11. Browsers: only use portable versions in private mode.
12. For convenience, use a portable password manager.
    • Keepass or Roboform Desktop are good choices.
13. Ideally, automate all standard operations with a scheduler so you don’t have to do everything manually.

Also, create the illusion of being a regular person with minor vices. Store decoy porn videos (but never child porn), keep a messy archive of music, videos, books, and useless software. Use lots of silly software, preferably licensed or free (so you don’t get caught on minor infractions). The more apparent mess in your system, the harder it is for investigators to find anything. You can even hide hacking tools in legitimate-looking folders like c:\windows\system32 where no one will look.

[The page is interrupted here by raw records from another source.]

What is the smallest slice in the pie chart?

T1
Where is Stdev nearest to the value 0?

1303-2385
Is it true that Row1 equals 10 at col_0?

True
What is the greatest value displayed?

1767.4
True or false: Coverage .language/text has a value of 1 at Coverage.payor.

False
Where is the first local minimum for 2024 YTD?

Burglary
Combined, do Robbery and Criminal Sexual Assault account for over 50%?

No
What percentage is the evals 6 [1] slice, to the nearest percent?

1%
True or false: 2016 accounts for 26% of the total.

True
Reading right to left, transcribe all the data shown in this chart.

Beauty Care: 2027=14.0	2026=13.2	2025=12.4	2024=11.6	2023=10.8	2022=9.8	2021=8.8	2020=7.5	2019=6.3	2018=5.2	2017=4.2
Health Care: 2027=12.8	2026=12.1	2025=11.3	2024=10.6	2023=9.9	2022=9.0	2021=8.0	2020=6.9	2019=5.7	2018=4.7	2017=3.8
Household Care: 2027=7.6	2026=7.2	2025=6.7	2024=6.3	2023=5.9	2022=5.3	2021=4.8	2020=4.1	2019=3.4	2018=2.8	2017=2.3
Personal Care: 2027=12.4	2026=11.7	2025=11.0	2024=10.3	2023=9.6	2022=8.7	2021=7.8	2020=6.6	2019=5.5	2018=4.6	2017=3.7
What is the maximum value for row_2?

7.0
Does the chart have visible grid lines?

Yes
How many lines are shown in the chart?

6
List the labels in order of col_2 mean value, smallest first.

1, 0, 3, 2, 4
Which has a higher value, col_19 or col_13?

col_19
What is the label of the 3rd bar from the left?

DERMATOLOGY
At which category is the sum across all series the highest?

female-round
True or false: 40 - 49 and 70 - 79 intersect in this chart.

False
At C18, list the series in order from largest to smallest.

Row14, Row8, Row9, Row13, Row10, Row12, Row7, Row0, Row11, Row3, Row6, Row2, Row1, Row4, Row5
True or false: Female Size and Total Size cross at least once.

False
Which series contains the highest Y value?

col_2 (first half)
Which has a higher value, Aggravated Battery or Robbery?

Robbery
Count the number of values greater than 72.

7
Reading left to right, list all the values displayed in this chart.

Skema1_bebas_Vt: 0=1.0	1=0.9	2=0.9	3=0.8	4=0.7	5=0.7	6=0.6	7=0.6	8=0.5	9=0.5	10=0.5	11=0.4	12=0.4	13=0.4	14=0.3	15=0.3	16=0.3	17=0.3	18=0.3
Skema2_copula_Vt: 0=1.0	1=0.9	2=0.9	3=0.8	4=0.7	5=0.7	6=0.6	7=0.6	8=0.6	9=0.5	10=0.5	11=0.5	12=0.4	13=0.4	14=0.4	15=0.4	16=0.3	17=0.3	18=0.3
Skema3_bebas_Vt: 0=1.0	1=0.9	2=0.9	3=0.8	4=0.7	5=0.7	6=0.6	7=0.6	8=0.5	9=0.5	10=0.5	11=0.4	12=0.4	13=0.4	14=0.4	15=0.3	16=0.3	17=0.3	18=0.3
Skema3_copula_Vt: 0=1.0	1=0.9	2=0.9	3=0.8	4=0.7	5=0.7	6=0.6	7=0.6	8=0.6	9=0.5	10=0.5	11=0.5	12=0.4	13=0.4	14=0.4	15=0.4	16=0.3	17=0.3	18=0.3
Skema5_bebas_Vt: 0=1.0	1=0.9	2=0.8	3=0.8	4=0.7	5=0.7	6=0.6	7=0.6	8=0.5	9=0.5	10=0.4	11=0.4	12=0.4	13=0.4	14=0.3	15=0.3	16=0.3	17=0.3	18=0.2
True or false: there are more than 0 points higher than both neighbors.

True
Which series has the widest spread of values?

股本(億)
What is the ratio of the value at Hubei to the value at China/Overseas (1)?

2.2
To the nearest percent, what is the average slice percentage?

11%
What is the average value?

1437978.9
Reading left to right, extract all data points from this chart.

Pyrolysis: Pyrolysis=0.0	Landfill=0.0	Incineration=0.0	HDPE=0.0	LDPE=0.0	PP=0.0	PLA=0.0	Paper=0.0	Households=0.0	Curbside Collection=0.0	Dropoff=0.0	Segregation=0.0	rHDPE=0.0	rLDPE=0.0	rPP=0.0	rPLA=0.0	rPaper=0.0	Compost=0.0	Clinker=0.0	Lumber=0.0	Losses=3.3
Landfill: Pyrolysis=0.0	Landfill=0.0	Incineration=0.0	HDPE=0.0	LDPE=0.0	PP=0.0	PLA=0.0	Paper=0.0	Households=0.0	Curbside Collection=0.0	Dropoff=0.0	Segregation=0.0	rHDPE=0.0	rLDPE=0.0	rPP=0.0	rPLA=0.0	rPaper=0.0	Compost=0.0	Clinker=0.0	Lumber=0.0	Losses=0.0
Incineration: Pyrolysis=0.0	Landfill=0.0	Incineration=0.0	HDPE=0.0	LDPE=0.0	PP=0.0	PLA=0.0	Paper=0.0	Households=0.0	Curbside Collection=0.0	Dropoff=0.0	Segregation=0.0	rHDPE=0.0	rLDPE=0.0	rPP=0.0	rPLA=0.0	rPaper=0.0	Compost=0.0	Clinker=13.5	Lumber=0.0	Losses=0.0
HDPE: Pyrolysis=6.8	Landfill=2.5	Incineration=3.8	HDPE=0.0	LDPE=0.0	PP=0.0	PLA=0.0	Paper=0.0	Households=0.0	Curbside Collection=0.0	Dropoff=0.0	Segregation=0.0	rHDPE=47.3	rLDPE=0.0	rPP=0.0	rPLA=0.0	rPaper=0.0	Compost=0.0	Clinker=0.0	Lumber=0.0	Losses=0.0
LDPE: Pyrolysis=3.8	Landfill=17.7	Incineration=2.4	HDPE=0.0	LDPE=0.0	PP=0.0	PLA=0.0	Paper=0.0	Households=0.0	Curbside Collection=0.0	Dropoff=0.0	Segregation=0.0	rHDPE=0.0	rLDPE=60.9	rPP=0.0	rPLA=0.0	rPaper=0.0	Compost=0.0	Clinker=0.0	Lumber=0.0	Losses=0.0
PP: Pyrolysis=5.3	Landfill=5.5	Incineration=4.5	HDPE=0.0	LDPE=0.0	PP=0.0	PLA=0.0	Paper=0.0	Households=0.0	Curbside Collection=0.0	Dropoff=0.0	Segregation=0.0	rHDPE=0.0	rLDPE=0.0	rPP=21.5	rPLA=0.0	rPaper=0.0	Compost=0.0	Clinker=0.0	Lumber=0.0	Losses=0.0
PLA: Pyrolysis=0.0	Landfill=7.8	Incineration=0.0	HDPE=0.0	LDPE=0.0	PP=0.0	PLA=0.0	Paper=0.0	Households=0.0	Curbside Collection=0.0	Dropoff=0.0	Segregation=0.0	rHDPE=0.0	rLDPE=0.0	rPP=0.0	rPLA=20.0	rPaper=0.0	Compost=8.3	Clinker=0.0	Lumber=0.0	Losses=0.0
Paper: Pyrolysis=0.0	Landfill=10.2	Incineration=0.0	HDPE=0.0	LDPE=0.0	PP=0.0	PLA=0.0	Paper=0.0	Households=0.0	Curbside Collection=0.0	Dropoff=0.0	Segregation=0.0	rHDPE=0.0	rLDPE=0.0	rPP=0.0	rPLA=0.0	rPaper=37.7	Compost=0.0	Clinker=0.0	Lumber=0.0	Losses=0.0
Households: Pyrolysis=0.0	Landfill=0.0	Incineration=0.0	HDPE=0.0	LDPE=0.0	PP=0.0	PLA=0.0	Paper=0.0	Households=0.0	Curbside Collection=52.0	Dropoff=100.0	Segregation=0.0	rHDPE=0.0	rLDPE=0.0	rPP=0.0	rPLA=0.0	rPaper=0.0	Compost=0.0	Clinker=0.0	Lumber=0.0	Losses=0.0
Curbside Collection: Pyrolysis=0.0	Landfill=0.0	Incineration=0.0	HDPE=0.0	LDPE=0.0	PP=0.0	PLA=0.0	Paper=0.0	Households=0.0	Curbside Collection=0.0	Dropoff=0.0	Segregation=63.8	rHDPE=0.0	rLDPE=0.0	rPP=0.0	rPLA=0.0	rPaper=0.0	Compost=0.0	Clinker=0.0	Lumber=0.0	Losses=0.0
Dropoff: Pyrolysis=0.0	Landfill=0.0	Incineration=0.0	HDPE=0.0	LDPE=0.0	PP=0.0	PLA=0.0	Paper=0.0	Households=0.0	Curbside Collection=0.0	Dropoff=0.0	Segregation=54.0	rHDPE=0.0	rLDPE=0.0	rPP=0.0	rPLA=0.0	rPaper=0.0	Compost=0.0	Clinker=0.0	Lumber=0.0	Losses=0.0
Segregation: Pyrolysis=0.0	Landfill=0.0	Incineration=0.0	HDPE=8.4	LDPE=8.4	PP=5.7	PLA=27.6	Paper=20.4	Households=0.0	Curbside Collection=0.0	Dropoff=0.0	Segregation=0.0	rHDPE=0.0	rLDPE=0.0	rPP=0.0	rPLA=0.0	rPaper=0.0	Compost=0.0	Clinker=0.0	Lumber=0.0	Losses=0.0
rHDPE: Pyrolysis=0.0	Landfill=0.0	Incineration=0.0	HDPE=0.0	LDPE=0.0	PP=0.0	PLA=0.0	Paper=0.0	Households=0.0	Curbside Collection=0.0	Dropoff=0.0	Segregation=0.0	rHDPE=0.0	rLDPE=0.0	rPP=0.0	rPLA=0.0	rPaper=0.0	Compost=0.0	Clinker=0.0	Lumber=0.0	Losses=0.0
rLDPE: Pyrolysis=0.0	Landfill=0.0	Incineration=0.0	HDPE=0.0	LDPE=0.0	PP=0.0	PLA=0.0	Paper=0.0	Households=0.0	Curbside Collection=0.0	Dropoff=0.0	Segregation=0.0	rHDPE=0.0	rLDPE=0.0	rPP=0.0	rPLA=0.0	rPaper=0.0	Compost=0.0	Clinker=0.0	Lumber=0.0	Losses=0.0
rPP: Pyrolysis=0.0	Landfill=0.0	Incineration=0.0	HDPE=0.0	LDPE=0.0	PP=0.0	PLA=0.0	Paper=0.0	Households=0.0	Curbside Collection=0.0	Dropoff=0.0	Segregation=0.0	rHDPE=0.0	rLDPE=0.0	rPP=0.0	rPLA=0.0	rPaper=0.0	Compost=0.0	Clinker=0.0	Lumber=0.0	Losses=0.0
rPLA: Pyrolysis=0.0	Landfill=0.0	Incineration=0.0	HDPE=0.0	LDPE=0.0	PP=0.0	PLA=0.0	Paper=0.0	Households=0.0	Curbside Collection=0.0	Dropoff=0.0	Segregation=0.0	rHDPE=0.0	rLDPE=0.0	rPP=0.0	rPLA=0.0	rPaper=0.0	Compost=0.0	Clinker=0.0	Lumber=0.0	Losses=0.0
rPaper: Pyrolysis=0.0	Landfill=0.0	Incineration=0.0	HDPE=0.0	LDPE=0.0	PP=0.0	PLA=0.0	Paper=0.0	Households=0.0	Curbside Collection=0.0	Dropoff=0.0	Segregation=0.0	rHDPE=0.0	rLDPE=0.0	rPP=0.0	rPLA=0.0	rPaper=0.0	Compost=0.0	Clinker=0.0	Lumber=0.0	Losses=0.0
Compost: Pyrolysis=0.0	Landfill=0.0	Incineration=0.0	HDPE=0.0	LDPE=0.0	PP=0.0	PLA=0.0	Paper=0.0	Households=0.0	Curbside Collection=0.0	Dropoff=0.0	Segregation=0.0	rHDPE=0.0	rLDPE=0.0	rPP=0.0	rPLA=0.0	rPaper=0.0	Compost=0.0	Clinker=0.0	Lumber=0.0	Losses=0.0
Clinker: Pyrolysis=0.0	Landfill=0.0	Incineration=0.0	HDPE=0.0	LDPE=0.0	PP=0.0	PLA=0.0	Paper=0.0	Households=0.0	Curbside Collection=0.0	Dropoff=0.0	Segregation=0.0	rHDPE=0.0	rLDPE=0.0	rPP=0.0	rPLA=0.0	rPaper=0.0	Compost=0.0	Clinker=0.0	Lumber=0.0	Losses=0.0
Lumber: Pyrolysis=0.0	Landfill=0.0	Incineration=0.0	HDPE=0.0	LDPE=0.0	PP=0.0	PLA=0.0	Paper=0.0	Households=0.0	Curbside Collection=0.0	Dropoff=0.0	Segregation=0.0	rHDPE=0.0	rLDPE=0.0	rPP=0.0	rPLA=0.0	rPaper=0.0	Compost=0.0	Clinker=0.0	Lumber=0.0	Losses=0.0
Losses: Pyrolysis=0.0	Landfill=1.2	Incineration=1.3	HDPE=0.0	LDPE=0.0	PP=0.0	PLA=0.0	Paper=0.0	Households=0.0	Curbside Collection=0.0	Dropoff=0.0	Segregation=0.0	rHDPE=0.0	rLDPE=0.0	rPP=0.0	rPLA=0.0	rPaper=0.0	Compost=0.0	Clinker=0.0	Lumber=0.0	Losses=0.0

This way, nothing is stored permanently on your computer. All important data is on an encrypted USB drive or in the cloud—data, portable software, everything. If there’s a raid, just physically shut down your computer; when it’s turned back on, there will be no traces. This takes just a few seconds. But there’s a catch.

During a raid, law enforcement may use teams to block exits and stun grenades before entering. In such cases, you won’t have time to react—it all happens in seconds.

To buy yourself those precious seconds, set up an early warning system. For example, install a motion sensor and camera at your apartment entrance, connected to a small monitor inside. If someone approaches, the sensor beeps and shows who’s there. Those few seconds could save you.

And remember, no technical tool will save you if you’re careless. Security is about attention to detail and organization, not any specific software or encryption method. Prevention is always better than reaction.